Given the reality that newborns and young babies have very few ways to communicate their needs, how can parents sort out when to worry? My advice to parents centers around the normal states (i.e., the infant job description) that babies all have when they are healthy:
- They eat and gain weight
- They make urine and bowel movements
- They are usually easily consoled
- Early on their native color is pink
- When awake they have good muscle tone and move spontaneously
- They have a normal body temperature
So in the early newborn period, if a baby departs from one of these states, then that should signify concern for a parent and a visit to your health care provider.
What to Watch For Warning Signs Parents Should Never Ignore
A baby who doesn’t want to feed – The brain grows about 180% in the first year of life and its nutritional requirements cause a feeding frenzy in all babies. If your infant suddenly refuses to feed, or dramatically drinks less, this should be brought immediately to your health care provider’s attention.
- Babies who don’t want to feed and lose weight are particularly concerning
- Babies who feed a lot and yet lose weight also may be at risk for malabsorption, genetic disease, or organ failure.
An acute reduction in urination, especially in a baby with vomiting or diarrhea sends up a red flag for potential dehydration. Conversely, a baby with vomiting/dehydration who is soaking diaper after diaper with urine may also have a problem. Babies naturally may reduce bowel movements to as few as 1/week by the first 1-2 months of life. If your baby’s belly is soft, appetite is good, and stool produced is soft, there is no issue. However, if there is any abdominal distension/distress/pain or recurrent vomiting associated with a drop-off of stool, consider this an urgent sign.
An inconsolable baby – A baby that cries periodically but can be consoled by feeding, changing, cuddling and rocking is a typical baby. However if baby is crying 24/7, grimacing, arching away from breast or bottle, and has no moments of contentment, this is a sign that baby is asking for help.
Pallor (a pale baby) – For the first 2 months of life, babies are pink from the donation of extra maternal blood cells from the placenta and umbilical cord. A natural anemia (physiologic nadir) occurs at about 2 months of age, kick starting the baby’s bone marrow to start its own production. If very early on baby is pale, sweaty, clammy, and especially inactive/less active, this may be a warning sign of heart disease or anemia, and worthy of a visit to your health care provider.

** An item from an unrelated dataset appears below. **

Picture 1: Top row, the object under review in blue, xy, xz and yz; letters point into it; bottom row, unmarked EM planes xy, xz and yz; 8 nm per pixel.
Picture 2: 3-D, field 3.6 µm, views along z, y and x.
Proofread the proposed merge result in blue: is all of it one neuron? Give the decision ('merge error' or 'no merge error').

Prolonged jaundice – Most babies will retain a little of the red blood cell breakdown pigment called bilirubin in the first week or two of life, until their newborn livers start to recycle more efficiently. Jaundice head to toe lasting longer than a week, especially if accompanied by a baby who is feeding poorly or becoming less active/interactive is a cause for real worry. Often some jaundice may persist due to the effects of an unknown factor in breast milk, and be benign. However, if jaundice persists into the second month of life your doctor may want to reassess your baby’s bilirubin and make sure it isn’t stemming from liver or metabolic disease.
Vomiting – The great majority of babies have some element of reflux of milk from their tummies causing pretty frequent spitting up. Those babies who spit up but are happy, content and gaining weight at a good rate are of no concern and eventually will outgrow this condition. However a small percentage of babies who spit up may fail to gain weight, be unhappy a lot of the time, arch, grimace and act as if in pain. Your doctor may diagnose GERD (gastroesophageal reflux disease) and may prescribe antacid for your baby. Amongst spitty babies are a small subset who do so because of a metabolic disease or malabsorption – these babies tend to be inactive, irritable and struggle also to gain weight. Also concerning is a young baby who projectile vomits each and every time fed – this could signify a blockage or obstruction at any point along the GI tract and should be considered an emergency.
Fever – Fever (100.5 F, or greater, taken rectally) should be taken very seriously in a young infant, especially those under 3 months of age. Fever is usually a sign of infection or inflammation, and given the immature state of a baby’s immune system, a bacterial infection can become a very serious threat in a short period of time. The good news is that most fevers stem from viral infections, but those children identified to be suspect for bacterial infection often need rapid and expert evaluation and treatment.